The collaboration will focus on the ways in which ultra-lightweight materials, battery technologies and electrical cell chemistries can be integrated on Airbus’ Zephyr High Altitude Pseudo-Satellite (HAPS) programme.
Zephyr is a solar powered unmanned aerial system (UAS), or drone, designed to fly at 65,000 ft, above commercial air traffic, for months at a time. The first production examples are being manufactured at Farnborough for the UK Ministry of Defence. The original project team has moved to Facebook in 2014 and is developing the Aquila high altitude UAS that has been undergoing flight testing this year. Aquila is intended to carry telecoms basestations to provide communications links, either WiFi or 4G, to isolated areas, while Zephyr with a 300W power budget, is aimed at surveillance applications with a 5kg camera that can provide up to 15cm resolution.

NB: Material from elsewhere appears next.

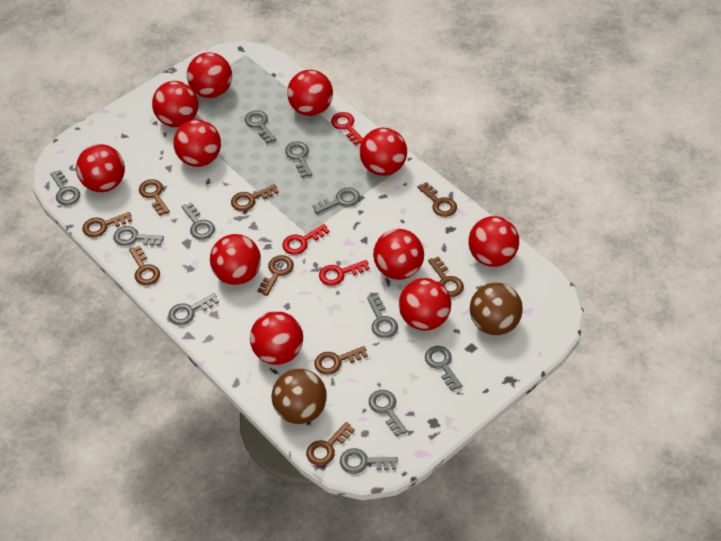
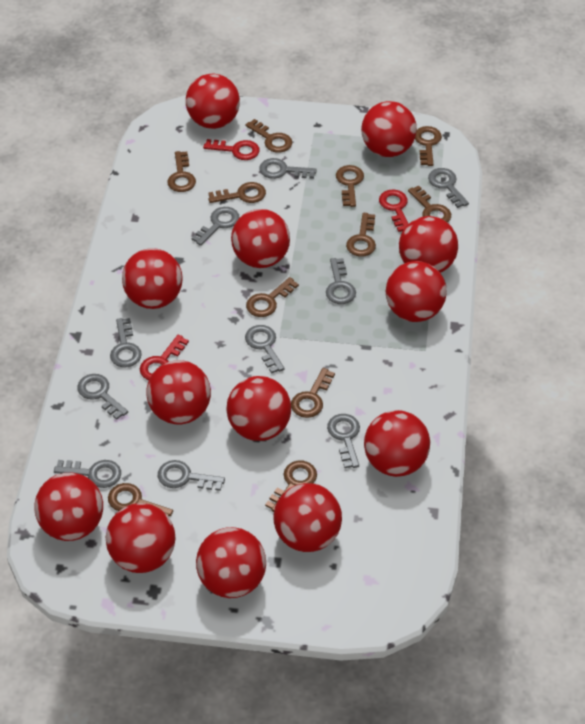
brown ball: 2 -> 0
brown key: 9 -> 11
grey key: 11 -> 10
red ball: 11 -> 13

Williams is using forty years experience in motor racing for the lightweight materials and structures. Its most recent developments have included an innovative take on using recycled carbon fibre to manufacture components that can be 40% lighter than current alternatives.It has also been developing new battery and power management technologies for Formula E racing, where it is sole battery supplier, and is working with several partners on commercialising these technologies for the Internet of Things (IoT) and for electric vehicles. It is also part of a consortium building a battery factory in the UK.